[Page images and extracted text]
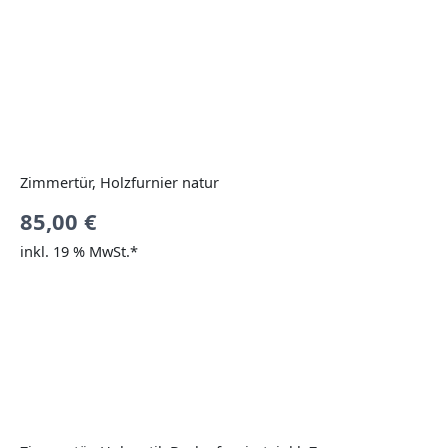
Zimmertür, Holzfurnier natur
85,00
€
inkl. 19 % MwSt.*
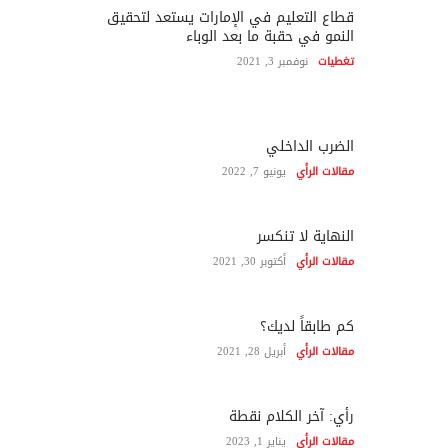
قطاع التعليم في الإمارات يستعد لتحقيق
النمو في حقبة ما بعد الوباء
تغطيات
نوفمبر 3, 2021
الضرب الداخلي
مقالات الرأي
يونيو 7, 2022
النهاية لا تنكسر
مقالات الرأي
أكتوبر 30, 2021
كم طابقاً لديك؟
مقالات الرأي
أبريل 28, 2021
رأي: آخر الكلام نقطة
مقالات الرأي
يناير 1, 2023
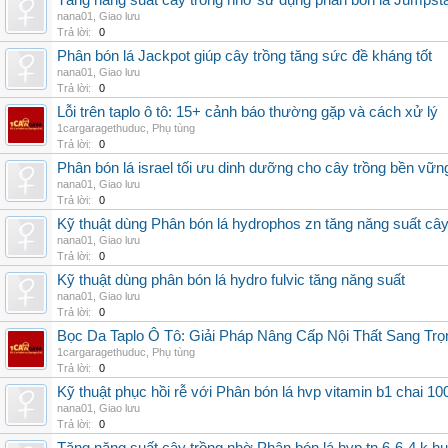
Tăng năng suất cây trồng nhờ sử dụng phân bón lá Jumpsta
nana01
,
Giao lưu
Trả lời:
0
Phân bón lá Jackpot giúp cây trồng tăng sức đề kháng tốt
nana01
,
Giao lưu
Trả lời:
0
Lỗi trên taplo ô tô: 15+ cảnh báo thường gặp và cách xử lý
1cargaragethuduc
,
Phụ tùng
Trả lời:
0
Phân bón lá israel tối ưu dinh dưỡng cho cây trồng bền vữn
nana01
,
Giao lưu
Trả lời:
0
Kỹ thuật dùng Phân bón lá hydrophos zn tăng năng suất câ
nana01
,
Giao lưu
Trả lời:
0
Kỹ thuật dùng phân bón lá hydro fulvic tăng năng suất
nana01
,
Giao lưu
Trả lời:
0
Bọc Da Taplo Ô Tô: Giải Pháp Nâng Cấp Nội Thất Sang Trọ
1cargaragethuduc
,
Phụ tùng
Trả lời:
0
Kỹ thuật phục hồi rễ với Phân bón lá hvp vitamin b1 chai 10
nana01
,
Giao lưu
Trả lời:
0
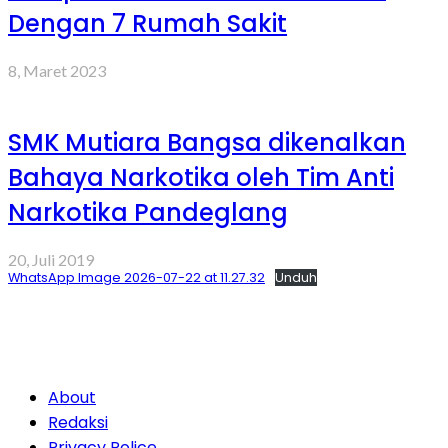
Dengan 7 Rumah Sakit
8, Maret 2023
SMK Mutiara Bangsa dikenalkan
Bahaya Narkotika oleh Tim Anti
Narkotika Pandeglang
20, Juli 2019
WhatsApp Image 2026-07-22 at 11.27.32
Unduh
About
Redaksi
Privacy Police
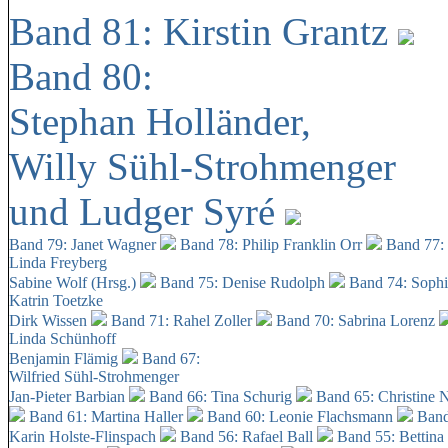
Band 81: Kirstin Grantz
Band 80:
Stephan Holländer,
Willy Sühl-Strohmenger
und Ludger Syré
Band 79: Janet Wagner
Band 78: Philip Franklin Orr
Band 77:
Linda Freyberg
Sabine Wolf (Hrsg.)
Band 75: Denise Rudolph
Band 74: Soph
Katrin Toetzke
Dirk Wissen
Band 71: Rahel Zoller
Band 70: Sabrina Lorenz
Linda Schünhoff
Benjamin Flämig
Band 67:
Wilfried Sühl-Strohmenger
Jan-Pieter Barbian
Band 66: Tina Schurig
Band 65: Christine 
Band 61: Martina Haller
Band 60:
Leonie Flachsmann
Band
Karin Holste-Flinspach
Band 56: Rafael Ball
Band 55: Bettina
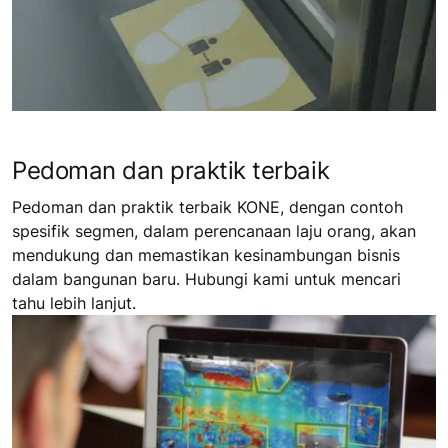
Pedoman dan praktik terbaik
Pedoman dan praktik terbaik KONE, dengan contoh
spesifik segmen, dalam perencanaan laju orang, akan
mendukung dan memastikan kesinambungan bisnis
dalam bangunan baru. Hubungi kami untuk mencari
tahu lebih lanjut.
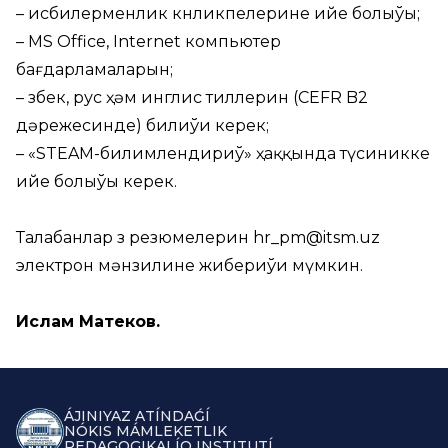
– исбилерменлик көнликпелерине ийе болыўы;
– MS Office, Internet компьютер
бағдарламаларын;
– өзбек, рус ҳәм инглис тиллерин (CEFR B2
дәрежесинде) билиўи керек;
– «STEAM-билимлендириў» ҳаққында түсиникке
ийе болыўы керек.
Талабанлар өз резюмелерин
hr_pm@itsm.uz
электрон мәнзилине жибериўи мүмкин.
Ислам Матеков.
ÁJINIYAZ ATÍNDAǴÍ
NÓKIS MÁMLEKETLIK
PEDAGOGIKALÍQ INSTITUTÍ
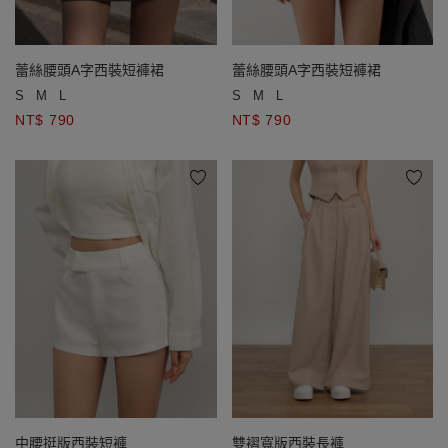
蕾絲腰頭A字西裝短褲裙
蕾絲腰頭A字西裝短褲裙
S
M
L
S
M
L
NT$ 790
NT$ 790
中腰挺版西裝短褲
雙褶寬版西裝長褲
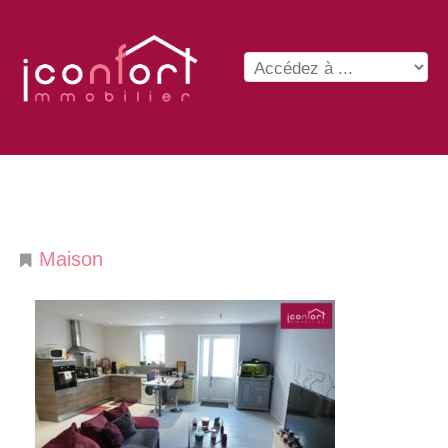
Maison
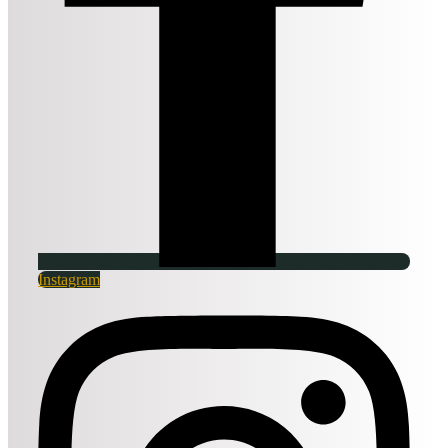
Instagram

Work to be completed:
Without the pictures, give back the entries exactly.

Answer:
Zimmertür, Holzfurnier natur
85,00
€
inkl. 19 % MwSt.*
قطاع التعليم في الإمارات يستعد لتحقيق
النمو في حقبة ما بعد الوباء
تغطيات
نوفمبر 3, 2021
الضرب الداخلي
مقالات الرأي
يونيو 7, 2022
النهاية لا تنكسر
مقالات الرأي
أكتوبر 30, 2021
كم طابقاً لديك؟
مقالات الرأي
أبريل 28, 2021
رأي: آخر الكلام نقطة
مقالات الرأي
يناير 1, 2023
Tăng năng suất cây trồng nhờ sử dụng phân bón lá Jumpsta
nana01
,
Giao lưu
Trả lời:
0
Phân bón lá Jackpot giúp cây trồng tăng sức đề kháng tốt
nana01
,
Giao lưu
Trả lời:
0
Lỗi trên taplo ô tô: 15+ cảnh báo thường gặp và cách xử lý
1cargaragethuduc
,
Phụ tùng
Trả lời:
0
Phân bón lá israel tối ưu dinh dưỡng cho cây trồng bền vữn
nana01
,
Giao lưu
Trả lời:
0
Kỹ thuật dùng Phân bón lá hydrophos zn tăng năng suất câ
nana01
,
Giao lưu
Trả lời:
0
Kỹ thuật dùng phân bón lá hydro fulvic tăng năng suất
nana01
,
Giao lưu
Trả lời:
0
Bọc Da Taplo Ô Tô: Giải Pháp Nâng Cấp Nội Thất Sang Trọ
1cargaragethuduc
,
Phụ tùng
Trả lời:
0
Kỹ thuật phục hồi rễ với Phân bón lá hvp vitamin b1 chai 10
nana01
,
Giao lưu
Trả lời:
0
Dengan 7 Rumah Sakit
8, Maret 2023
SMK Mutiara Bangsa dikenalkan
Bahaya Narkotika oleh Tim Anti
Narkotika Pandeglang
20, Juli 2019
WhatsApp Image 2026-07-22 at 11.27.32
Unduh
About
Redaksi
Privacy Police
Band 81: Kirstin Grantz
Band 80:
Stephan Holländer,
Willy Sühl-Strohmenger
und Ludger Syré
Band 79: Janet Wagner
Band 78: Philip Franklin Orr
Band 77:
Linda Freyberg
Sabine Wolf (Hrsg.)
Band 75: Denise Rudolph
Band 74: Soph
Katrin Toetzke
Dirk Wissen
Band 71: Rahel Zoller
Band 70: Sabrina Lorenz
Linda Schünhoff
Benjamin Flämig
Band 67:
Wilfried Sühl-Strohmenger
Jan-Pieter Barbian
Band 66: Tina Schurig
Band 65: Christine 
Band 61: Martina Haller
Band 60:
Leonie Flachsmann
Band
Karin Holste-Flinspach
Band 56: Rafael Ball
Band 55: Bettina
Pedoman dan praktik terbaik
Pedoman dan praktik terbaik KONE, dengan contoh
spesifik segmen, dalam perencanaan laju orang, akan
mendukung dan memastikan kesinambungan bisnis
dalam bangunan baru. Hubungi kami untuk mencari
tahu lebih lanjut.
– исбилерменлик көнликпелерине ийе болыўы;
– MS Office, Internet компьютер
бағдарламаларын;
– өзбек, рус ҳәм инглис тиллерин (CEFR B2
дәрежесинде) билиўи керек;
– «STEAM-билимлендириў» ҳаққында түсиникке
ийе болыўы керек.
Талабанлар өз резюмелерин
hr_pm@itsm.uz
электрон мәнзилине жибериўи мүмкин.
Ислам Матеков.
ÁJINIYAZ ATÍNDAǴÍ
NÓKIS MÁMLEKETLIK
PEDAGOGIKALÍQ INSTITUTÍ
蕾絲腰頭A字西裝短褲裙
蕾絲腰頭A字西裝短褲裙
S
M
L
S
M
L
NT$ 790
NT$ 790
中腰挺版西裝短褲
雙褶寬版西裝長褲
Maison
Instagram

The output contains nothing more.